True Contact is a collection of numerous interviews and includes compelling testimonial from an anonymous residential school survivor while he sat inside the Red Crow Community College — formerly the residential school known as St. Mary’s, which is located 30-kilometres south of Cardston.

 It also features comments from Ingrid Hess, a southern Alberta defense lawyer, who, in the last three years, has been working with First Nations who have made claims against the Canadian government for the abuse they received while attending residential schools. She says that many Aboriginals who become involved in the justice system are not criminally inclined but mask their trauma with chronic substance abuse, among other social problems.

“From the information I’ve been able to gleam from clients and other sources, many of those people (in the justice system) went to residential schools themselves or are children of residential school survivors and their lives have been very much impacted,” Hess said.

This is something which Crazybull has personal experience. Her grandmother, a residential school survivor, suffered from substance abuse and Crazybull believes this also contributed to her own biological mother’s substance abuse problems.

 “The way people learn to parent is by their own parents so we can see that trauma is being past down generation-to-generation,” she said.

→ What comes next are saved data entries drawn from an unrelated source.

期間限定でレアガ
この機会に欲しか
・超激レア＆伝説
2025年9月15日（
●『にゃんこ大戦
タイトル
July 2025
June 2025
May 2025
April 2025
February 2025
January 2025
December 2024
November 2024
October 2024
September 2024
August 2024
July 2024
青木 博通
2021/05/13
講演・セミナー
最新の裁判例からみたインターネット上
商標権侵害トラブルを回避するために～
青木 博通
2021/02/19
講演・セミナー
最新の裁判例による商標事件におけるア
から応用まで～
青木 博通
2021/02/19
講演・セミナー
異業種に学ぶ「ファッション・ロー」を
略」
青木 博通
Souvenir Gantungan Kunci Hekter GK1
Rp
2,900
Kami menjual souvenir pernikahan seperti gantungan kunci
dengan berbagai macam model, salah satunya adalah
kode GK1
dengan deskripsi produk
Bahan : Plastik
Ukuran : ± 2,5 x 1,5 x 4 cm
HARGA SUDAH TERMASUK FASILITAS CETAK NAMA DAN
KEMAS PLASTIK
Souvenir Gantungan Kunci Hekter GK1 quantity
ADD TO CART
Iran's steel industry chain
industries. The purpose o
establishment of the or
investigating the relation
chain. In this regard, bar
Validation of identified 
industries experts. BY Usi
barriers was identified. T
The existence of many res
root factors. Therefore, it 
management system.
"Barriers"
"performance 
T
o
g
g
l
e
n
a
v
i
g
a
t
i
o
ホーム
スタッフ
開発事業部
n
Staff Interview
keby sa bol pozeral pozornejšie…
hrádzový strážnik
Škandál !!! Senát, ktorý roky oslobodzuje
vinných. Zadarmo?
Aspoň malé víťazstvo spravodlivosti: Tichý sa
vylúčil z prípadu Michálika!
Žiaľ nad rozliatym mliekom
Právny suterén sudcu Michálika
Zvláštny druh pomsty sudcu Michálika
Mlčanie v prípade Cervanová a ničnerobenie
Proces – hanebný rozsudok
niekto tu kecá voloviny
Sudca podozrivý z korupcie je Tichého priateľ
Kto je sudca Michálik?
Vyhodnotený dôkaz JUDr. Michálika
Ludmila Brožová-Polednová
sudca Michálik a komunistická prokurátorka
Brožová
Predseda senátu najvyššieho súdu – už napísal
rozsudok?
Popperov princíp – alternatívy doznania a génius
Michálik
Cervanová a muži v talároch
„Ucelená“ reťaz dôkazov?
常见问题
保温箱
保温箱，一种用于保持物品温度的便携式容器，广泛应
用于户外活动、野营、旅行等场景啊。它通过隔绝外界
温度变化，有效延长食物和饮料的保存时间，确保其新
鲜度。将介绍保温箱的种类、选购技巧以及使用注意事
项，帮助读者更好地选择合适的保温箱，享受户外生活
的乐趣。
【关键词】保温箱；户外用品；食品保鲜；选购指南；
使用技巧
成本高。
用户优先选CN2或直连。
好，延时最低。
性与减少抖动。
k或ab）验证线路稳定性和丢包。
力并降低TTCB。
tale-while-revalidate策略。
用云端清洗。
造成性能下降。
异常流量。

While the lack of understanding of residential schools, and subsequent issues, revealed in True Contact is something that Crazybull says can be partially attributed to inadequate education in school systems, she also concedes that it is rarely spoken about by the Aboriginal community.

“There is a lot of shame that comes from being a resident of a residential school and there are still people being greatly affected by the things they’ve experienced so it’s very hard to speak about for obvious reasons,” she said.

Yet, Crazybull hopes the broader community will gain more understanding and empathy towards Aboriginal people through projects like True Contact.

“I think it is good for the community to be informed because residential schools have ultimately affected our community,” she said. “People should be properly educated and gain awareness about these issues.”

True Contact opened Nov. 8 at the Potemkin Art Gallery in Lethbridge and it was also aired on CKXU 88.3 FM. Crazybull received a grant from the National Campus and Community Radio Association, which is a program of the Truth and Reconciliation Commission and the Department of Aboriginal Affairs and Northern Development. True Contact: Resonating Reconciliation in Southern Alberta can be heard by visiting, www.ncra.ca/resonating.